Protest camp at heart of downtown deserted after police raid

Nothing to see here at the site where protestors set up their sit-in camp. PHOTO/ COCONUTS MEDIA

There was no sign this afternoon of the bustling protest camp that spent more than 300 days at the heart of downtown Yangon.

In the road next to Mahabandoola Park where land rights campaigners began their sit-in last year, municipal workers dug a deep trench while a few police officers lingered in the shade.

The camp, which had become a highly visible and vocal fixture next to Sule Pagoda in the centre of the city, was broken up in the early hours of Thursday morning, according to The Irrawaddy.

Police charged 14 of the campaigners, who demand the return of land in Yangon’s Thingangyun Township confiscated by the military in the 1990s, under the Peaceful Assembly Law and a municipal ordinance.
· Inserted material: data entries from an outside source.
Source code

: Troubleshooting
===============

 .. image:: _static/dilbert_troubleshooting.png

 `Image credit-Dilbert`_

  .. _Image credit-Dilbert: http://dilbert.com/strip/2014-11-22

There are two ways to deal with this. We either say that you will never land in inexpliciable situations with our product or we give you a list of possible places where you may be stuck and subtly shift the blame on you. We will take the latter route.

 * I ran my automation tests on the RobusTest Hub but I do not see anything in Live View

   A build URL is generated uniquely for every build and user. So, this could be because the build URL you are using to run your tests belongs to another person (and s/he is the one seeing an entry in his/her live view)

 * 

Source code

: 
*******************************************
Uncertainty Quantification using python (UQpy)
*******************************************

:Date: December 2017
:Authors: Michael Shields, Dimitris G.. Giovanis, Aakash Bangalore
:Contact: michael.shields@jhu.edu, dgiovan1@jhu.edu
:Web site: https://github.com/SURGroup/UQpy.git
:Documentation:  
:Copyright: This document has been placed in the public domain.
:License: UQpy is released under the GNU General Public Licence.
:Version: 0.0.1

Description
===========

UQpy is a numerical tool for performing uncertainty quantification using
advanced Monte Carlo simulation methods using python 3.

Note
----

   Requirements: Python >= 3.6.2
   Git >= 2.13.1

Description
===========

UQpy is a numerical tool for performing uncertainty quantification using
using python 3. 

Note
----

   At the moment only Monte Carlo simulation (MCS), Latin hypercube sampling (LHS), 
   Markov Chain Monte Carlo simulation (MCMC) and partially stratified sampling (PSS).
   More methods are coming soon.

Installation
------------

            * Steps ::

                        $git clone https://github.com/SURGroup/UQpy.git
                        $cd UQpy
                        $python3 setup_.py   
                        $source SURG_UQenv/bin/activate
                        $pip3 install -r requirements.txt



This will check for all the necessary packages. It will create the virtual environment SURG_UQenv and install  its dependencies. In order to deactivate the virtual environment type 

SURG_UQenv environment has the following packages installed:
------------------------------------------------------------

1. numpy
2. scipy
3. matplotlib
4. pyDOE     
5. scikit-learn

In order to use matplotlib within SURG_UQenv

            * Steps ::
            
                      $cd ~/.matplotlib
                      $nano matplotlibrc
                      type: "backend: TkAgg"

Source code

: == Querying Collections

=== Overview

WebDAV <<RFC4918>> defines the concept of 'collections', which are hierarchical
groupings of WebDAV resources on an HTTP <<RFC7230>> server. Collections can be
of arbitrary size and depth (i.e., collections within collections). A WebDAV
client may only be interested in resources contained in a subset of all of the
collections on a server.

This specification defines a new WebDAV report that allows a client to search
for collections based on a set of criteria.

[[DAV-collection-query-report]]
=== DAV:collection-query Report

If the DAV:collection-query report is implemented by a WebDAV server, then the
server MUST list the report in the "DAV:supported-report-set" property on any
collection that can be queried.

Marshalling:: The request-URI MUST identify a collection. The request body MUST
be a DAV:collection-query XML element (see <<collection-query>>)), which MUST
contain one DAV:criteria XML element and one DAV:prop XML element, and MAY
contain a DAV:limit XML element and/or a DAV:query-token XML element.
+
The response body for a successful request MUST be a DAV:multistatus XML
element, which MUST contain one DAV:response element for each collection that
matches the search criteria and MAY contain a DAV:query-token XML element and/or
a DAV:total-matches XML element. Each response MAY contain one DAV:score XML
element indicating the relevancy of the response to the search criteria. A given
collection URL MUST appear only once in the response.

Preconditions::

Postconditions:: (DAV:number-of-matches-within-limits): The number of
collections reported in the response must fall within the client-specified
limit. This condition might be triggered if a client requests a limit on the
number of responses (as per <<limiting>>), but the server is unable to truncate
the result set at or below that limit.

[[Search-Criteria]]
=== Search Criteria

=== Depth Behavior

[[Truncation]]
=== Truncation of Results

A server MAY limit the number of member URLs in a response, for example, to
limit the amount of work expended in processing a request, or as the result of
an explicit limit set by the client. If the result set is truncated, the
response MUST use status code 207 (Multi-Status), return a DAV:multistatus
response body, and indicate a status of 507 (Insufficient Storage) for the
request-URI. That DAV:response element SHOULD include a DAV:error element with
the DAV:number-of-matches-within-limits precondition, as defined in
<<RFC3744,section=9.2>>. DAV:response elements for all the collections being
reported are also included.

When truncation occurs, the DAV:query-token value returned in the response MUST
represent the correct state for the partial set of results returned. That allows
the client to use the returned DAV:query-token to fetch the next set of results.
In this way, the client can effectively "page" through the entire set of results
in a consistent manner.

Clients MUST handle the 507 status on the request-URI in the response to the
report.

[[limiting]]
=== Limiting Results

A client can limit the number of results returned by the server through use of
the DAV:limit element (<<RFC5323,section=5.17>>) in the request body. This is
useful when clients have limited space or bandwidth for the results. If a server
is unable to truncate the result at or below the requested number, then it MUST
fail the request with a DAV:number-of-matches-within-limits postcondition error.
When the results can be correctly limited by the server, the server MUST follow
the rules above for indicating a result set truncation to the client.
They have since been released on bail ahead of trial on March 11. The charges carry a maximum prison sentence of one year.

The Yangon City Development Committee said protestors were asked to leave on Wednesday to make way for an upgrade of the drainage system but stayed put.

Another 14 protestors from the same group were sentenced to six months in prison last week. They were found guilty of unlawful assembly and wrongful restraint after they moved their camp from the park to the footsteps of City Hall.